Bill payments now, in-store payments later?

Goodluz/Shutterstock
Jason Del Rey
Jason Del Rey has been a business journalist for 15 years and has covered Amazon, Walmart, and the e-commerce industry for the last decade. He was a senior correspondent at Vox.

Intuit said Tuesday morning that it had acquired Check, a company that makes a mobile app that lets its customers track and pay for all of their bills right from their phone. The purchase price was $360 million — a healthy premium for a company that pulled in just $15 million in revenue last year and is forecasting revenue around $20 million this year, according to information in a Wall Street Journal report that Intuit confirmed to Re/code.

So why was Check worth such a multiple on revenue to Intuit? Two reasons I can see.

First, while Intuit’s own personal finance and budgeting product, Mint, allows users to track bill payments, Check is one of the few, if not only, bill-tracking services that allows customers to pay for all of their bills without leaving the app. Manilla, a competing bill-tracking app that I actually used regularly, announced recently that it would be shutting down; it did not allow for bill payments directly within its service.

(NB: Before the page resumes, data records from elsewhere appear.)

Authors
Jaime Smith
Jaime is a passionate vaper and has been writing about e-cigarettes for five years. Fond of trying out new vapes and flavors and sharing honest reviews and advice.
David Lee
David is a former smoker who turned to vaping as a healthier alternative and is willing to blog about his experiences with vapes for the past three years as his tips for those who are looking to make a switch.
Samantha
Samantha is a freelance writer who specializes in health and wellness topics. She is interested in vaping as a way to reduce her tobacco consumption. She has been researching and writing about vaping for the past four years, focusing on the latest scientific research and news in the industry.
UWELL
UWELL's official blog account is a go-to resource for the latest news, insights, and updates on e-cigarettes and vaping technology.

Not only does tracking and paying for bills in one spot make sense for customers, it also assures a recurring revenue stream to complement the money the company makes from advertiser promotions. Check doesn’t charge its customers who link their bank account with Check to fund bill payments, but it does charge fees for making payments with a credit card.

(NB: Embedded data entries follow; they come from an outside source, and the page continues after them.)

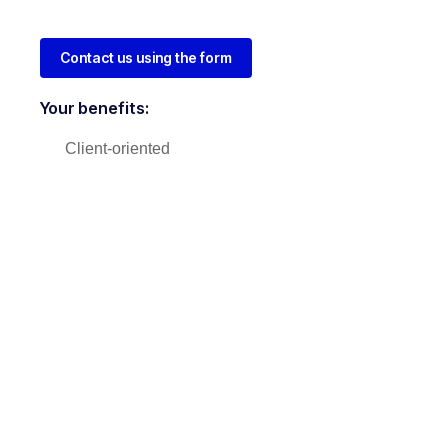
Contact us using the form
Your benefits:
Client-oriented
Independent
Competent
Results-driven
Problem-solving
Transparent
What happens next?
1
We Schedule a call at your convenience
2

Second, there’s a chance Check could go well beyond bill payments, its CEO Guy Goldstein said in an interview earlier this year.

“The phone is going to be your wallet, and we want to be one of the big companies to emerge out of it,” he said. “We have a big ambition to be the wallet of the future.”

So, in his mind, Check would eventually do more than facilitate bill tracking and bill payments; it would also potentially be an app that shoppers would use to pay for goods and services while in physical retail stores.

“Yes, point of sale is also interesting to us,” he said at the time. “We want to be a complete wallet.”

Intuit wouldn’t confirm those plans, but would say that Check would work to “create network effects between our small business and consumer businesses.” It also said it was making the acquisition for “a strong, talented team credited with notable development in advanced Web data collection tools and a patented payments technology.”

The deal is expected to close by July 31.